DATA RECORDS:

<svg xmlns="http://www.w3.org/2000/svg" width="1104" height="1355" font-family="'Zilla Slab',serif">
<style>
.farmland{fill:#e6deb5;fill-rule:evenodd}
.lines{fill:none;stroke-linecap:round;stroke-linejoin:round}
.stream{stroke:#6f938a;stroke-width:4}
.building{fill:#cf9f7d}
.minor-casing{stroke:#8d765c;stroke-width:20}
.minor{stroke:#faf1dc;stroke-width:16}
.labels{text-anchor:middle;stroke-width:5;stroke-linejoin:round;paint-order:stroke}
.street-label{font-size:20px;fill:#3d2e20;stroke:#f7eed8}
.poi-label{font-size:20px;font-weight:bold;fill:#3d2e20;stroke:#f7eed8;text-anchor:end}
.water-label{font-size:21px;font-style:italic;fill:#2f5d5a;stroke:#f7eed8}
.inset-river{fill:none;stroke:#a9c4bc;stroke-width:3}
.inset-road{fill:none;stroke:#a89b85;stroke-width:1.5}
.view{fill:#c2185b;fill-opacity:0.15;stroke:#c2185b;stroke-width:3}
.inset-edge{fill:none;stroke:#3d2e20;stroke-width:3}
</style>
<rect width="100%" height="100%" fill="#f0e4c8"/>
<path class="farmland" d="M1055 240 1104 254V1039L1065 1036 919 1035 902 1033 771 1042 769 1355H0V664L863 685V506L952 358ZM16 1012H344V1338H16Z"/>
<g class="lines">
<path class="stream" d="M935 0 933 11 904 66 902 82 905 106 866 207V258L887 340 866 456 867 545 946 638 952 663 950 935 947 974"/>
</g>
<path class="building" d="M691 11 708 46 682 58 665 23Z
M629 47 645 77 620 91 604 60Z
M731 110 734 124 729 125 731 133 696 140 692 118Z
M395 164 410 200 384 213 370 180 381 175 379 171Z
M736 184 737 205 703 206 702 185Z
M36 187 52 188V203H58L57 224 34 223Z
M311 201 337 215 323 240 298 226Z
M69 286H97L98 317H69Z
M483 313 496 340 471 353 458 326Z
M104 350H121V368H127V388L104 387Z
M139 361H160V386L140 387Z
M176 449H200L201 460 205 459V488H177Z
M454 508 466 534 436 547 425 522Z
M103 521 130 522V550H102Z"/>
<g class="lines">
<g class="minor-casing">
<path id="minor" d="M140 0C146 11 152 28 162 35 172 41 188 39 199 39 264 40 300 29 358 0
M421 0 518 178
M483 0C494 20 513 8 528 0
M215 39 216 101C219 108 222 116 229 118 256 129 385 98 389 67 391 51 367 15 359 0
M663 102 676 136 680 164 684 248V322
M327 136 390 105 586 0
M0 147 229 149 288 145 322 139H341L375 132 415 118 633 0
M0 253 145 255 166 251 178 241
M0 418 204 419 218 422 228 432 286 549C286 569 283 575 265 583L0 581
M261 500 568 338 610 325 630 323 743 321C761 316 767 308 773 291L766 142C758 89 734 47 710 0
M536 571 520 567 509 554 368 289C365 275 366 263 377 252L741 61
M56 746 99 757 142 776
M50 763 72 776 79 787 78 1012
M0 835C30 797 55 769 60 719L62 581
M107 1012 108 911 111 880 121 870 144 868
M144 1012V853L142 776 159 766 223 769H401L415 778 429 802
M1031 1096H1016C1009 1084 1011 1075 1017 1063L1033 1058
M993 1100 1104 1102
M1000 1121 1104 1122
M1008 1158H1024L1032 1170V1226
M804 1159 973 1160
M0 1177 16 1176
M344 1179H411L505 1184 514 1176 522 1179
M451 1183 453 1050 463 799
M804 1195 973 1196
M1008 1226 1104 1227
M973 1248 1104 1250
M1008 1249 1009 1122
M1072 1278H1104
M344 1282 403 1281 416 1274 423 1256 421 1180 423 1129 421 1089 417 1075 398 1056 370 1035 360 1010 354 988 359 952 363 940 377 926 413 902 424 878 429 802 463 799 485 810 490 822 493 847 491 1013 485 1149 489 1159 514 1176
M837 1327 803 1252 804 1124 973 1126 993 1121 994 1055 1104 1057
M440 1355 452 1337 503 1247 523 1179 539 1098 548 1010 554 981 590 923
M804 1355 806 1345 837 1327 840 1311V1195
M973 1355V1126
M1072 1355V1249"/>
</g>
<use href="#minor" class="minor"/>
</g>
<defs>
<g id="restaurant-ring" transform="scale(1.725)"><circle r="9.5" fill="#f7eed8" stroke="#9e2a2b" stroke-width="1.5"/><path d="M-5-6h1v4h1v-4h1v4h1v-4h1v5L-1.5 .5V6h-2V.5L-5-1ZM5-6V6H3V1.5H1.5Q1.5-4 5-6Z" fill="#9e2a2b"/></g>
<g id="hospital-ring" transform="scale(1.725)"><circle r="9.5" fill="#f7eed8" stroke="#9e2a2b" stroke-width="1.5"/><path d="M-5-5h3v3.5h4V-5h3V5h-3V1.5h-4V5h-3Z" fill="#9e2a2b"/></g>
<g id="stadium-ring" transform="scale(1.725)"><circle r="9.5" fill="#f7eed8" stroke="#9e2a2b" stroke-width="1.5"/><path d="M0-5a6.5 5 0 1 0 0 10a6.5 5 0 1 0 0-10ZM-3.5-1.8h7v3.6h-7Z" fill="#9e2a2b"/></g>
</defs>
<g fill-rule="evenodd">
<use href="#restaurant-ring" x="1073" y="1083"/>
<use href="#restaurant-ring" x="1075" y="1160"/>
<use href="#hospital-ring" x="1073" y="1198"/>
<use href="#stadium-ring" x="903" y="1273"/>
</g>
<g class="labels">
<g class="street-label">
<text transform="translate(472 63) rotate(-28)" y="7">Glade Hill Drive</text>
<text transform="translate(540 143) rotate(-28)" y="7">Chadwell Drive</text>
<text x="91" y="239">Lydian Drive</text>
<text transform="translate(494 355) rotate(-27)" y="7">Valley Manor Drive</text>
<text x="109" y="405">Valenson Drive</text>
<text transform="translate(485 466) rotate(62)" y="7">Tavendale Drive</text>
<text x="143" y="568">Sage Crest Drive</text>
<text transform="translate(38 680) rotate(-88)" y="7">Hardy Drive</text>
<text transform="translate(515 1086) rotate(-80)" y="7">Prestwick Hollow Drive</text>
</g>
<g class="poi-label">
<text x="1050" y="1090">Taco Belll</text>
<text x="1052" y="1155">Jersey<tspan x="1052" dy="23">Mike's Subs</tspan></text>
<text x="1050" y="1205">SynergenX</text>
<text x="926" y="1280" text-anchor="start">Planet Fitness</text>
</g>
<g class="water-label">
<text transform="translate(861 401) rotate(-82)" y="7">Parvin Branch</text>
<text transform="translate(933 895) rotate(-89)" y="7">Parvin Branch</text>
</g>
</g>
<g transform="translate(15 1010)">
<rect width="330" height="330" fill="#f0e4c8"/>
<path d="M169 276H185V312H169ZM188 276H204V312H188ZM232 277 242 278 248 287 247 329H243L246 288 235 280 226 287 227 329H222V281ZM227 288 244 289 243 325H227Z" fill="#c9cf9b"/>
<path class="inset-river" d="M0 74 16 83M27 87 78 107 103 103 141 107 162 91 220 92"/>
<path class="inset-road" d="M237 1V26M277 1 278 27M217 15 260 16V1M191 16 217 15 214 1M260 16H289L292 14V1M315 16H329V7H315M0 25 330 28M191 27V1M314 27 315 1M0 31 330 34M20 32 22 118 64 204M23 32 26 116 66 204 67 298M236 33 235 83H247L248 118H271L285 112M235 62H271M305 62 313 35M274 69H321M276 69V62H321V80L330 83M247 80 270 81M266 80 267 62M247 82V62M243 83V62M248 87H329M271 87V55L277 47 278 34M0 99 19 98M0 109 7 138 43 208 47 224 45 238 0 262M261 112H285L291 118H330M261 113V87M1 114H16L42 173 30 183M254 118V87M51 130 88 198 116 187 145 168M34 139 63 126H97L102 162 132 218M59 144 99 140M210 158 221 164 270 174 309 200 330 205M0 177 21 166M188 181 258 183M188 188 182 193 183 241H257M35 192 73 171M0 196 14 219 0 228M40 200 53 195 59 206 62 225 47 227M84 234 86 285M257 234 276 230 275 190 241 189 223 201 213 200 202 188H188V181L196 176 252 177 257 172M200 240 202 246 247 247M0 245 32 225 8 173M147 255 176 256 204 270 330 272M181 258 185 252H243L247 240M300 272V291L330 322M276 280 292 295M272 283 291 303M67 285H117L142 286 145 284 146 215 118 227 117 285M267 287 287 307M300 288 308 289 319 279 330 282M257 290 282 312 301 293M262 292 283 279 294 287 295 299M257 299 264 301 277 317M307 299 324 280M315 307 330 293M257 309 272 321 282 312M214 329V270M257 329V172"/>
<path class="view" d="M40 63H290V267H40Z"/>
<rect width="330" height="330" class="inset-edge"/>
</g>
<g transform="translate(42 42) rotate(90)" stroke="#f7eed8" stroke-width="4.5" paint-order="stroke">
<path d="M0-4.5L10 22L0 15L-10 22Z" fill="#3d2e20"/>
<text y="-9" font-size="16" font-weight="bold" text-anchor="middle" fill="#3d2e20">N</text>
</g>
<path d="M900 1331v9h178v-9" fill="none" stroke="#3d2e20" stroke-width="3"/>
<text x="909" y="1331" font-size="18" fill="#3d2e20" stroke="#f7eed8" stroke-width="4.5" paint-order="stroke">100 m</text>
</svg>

TASK BRIEF:
Look above for the line holding "M176 449H200L201 460 205 459V488H177Z" and the line holding "M421 0 518 178". Retype both, and every line between them, word for word and nothing else.

FINAL ANSWER:
M176 449H200L201 460 205 459V488H177Z
M454 508 466 534 436 547 425 522Z
M103 521 130 522V550H102Z"/>
<g class="lines">
<g class="minor-casing">
<path id="minor" d="M140 0C146 11 152 28 162 35 172 41 188 39 199 39 264 40 300 29 358 0
M421 0 518 178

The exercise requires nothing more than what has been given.